======== THE DATA

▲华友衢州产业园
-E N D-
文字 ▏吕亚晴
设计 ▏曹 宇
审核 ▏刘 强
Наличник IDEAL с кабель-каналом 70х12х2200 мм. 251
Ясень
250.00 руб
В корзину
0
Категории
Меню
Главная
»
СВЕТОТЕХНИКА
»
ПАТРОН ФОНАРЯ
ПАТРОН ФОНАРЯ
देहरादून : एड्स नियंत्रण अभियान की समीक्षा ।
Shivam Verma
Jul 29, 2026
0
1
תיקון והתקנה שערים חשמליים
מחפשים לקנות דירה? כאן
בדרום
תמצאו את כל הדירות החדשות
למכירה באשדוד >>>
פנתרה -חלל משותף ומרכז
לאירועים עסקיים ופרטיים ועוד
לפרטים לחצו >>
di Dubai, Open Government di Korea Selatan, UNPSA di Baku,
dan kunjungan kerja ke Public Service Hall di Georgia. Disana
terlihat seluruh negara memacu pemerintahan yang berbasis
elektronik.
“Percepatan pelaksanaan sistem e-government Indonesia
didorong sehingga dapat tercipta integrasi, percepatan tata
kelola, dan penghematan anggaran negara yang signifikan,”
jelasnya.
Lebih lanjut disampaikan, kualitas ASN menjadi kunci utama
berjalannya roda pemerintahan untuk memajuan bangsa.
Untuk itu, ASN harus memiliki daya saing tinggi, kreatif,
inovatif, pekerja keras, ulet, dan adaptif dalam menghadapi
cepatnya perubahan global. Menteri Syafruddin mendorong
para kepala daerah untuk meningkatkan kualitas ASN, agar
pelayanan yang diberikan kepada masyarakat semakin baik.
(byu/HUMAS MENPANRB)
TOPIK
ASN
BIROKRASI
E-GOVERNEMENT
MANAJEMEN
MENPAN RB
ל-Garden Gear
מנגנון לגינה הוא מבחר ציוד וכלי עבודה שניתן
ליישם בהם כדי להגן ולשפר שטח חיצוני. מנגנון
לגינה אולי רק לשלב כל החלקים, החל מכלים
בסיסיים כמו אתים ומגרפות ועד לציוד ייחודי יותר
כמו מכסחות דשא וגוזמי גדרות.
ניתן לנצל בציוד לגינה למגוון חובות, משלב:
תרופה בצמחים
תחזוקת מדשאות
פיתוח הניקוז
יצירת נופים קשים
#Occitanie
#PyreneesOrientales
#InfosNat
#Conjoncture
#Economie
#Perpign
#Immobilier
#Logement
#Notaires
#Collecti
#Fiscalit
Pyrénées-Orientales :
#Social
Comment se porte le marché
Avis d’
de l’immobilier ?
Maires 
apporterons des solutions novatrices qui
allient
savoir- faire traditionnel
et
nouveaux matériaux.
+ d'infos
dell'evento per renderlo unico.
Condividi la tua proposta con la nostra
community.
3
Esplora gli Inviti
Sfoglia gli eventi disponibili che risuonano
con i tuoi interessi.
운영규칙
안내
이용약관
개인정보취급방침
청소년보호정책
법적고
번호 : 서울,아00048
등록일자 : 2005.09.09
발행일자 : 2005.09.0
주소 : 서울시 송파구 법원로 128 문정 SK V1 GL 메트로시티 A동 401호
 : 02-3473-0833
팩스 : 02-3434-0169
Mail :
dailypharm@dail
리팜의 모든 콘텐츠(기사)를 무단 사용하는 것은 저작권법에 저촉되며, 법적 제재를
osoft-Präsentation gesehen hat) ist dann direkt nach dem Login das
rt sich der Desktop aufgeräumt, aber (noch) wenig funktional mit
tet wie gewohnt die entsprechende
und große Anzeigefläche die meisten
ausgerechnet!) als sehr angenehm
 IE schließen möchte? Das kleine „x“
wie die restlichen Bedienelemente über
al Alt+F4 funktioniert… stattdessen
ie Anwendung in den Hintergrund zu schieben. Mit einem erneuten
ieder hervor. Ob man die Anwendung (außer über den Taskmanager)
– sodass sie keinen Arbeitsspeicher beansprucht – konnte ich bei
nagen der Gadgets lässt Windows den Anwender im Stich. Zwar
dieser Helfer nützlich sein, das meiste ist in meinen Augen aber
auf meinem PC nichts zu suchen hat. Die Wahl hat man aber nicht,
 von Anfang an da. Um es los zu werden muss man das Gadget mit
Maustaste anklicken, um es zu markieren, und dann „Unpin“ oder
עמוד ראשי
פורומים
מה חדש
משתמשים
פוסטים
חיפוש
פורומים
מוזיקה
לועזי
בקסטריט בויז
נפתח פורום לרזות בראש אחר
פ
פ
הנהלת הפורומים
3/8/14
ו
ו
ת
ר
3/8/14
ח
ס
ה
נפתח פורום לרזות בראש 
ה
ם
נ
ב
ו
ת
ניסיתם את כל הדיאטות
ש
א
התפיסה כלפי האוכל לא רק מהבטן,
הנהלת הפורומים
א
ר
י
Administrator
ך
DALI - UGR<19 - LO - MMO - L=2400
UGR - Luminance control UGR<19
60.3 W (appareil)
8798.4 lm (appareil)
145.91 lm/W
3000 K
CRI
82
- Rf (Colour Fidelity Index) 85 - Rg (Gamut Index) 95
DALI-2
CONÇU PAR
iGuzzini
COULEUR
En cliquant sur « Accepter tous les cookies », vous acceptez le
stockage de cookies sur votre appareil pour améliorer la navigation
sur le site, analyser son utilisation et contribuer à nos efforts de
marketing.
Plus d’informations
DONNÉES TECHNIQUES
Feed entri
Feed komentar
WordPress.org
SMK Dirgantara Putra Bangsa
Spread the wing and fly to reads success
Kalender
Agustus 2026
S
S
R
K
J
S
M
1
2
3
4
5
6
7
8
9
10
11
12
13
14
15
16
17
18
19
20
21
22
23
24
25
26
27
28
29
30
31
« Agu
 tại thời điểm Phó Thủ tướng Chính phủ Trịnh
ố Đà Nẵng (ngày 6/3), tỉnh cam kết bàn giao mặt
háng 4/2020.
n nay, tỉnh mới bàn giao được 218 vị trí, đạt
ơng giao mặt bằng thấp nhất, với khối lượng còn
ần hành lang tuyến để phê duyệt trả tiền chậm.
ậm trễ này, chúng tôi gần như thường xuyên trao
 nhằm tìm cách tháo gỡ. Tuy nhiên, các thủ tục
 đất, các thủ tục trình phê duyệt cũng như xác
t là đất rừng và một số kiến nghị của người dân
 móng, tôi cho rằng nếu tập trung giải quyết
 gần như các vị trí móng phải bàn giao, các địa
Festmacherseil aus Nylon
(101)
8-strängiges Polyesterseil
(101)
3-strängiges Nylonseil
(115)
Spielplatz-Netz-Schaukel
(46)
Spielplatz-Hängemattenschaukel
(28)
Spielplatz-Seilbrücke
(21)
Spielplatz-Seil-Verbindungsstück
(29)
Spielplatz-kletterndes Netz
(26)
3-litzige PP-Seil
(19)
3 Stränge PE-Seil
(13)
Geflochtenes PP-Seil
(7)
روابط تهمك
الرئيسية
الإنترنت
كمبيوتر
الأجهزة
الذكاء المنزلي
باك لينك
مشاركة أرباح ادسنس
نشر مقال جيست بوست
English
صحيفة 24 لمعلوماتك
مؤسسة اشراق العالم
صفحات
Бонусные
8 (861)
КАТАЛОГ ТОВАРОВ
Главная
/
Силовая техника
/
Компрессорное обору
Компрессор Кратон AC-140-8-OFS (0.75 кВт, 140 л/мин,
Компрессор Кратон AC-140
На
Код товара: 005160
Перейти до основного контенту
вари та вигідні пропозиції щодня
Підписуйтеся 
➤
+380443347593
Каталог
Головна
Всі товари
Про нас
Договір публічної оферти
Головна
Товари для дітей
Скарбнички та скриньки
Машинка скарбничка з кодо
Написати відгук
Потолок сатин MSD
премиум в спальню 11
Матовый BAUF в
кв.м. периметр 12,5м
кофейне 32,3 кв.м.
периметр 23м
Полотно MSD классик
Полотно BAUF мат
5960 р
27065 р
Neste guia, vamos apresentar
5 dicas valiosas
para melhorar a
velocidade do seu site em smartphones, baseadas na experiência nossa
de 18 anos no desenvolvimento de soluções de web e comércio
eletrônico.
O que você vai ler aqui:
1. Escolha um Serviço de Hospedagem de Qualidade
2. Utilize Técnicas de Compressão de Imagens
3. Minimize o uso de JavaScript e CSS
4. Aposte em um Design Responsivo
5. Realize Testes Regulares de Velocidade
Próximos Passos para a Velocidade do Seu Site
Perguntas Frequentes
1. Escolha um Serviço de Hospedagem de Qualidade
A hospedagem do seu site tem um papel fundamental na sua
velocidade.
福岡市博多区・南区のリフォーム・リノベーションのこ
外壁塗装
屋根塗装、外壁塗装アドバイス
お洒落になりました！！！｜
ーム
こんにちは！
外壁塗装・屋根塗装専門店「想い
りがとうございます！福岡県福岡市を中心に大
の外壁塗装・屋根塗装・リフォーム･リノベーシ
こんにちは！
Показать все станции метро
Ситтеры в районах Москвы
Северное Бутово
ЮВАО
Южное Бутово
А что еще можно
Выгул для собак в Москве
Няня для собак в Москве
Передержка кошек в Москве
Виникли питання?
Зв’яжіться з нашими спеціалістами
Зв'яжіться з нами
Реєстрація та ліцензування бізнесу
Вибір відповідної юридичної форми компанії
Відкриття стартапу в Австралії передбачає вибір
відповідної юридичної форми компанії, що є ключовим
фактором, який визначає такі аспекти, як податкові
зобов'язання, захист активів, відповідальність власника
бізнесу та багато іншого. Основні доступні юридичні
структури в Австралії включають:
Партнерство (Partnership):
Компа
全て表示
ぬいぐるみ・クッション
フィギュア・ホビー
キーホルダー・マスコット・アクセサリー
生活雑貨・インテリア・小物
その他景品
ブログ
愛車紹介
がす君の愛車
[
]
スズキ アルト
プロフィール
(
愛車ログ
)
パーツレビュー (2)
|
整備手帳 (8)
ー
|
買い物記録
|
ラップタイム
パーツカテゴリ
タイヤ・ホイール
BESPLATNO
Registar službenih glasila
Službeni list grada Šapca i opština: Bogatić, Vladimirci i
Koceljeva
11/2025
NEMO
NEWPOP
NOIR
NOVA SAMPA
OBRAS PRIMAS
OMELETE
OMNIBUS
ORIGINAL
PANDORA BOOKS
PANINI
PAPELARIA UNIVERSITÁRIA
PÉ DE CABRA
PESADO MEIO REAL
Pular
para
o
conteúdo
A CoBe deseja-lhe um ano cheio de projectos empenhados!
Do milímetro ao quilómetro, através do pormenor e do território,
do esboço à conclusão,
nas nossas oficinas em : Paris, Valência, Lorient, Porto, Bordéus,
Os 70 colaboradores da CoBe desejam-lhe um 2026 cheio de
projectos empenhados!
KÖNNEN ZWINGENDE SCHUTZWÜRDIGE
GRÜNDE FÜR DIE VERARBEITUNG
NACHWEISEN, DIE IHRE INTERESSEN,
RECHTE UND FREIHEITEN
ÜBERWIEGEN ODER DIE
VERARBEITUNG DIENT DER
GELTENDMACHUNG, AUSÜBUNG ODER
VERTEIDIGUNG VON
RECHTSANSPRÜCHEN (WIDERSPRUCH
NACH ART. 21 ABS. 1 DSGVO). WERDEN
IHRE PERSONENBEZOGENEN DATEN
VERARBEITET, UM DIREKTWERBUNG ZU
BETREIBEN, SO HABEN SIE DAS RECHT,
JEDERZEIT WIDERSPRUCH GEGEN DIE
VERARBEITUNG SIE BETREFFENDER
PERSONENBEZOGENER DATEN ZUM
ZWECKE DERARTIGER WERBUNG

================

→ WORK TO BE COMPLETED
Each line above that contains the word "компанії" must be copied.

→ RESPONSE BELOW
Вибір відповідної юридичної форми компанії
відповідної юридичної форми компанії, що є ключовим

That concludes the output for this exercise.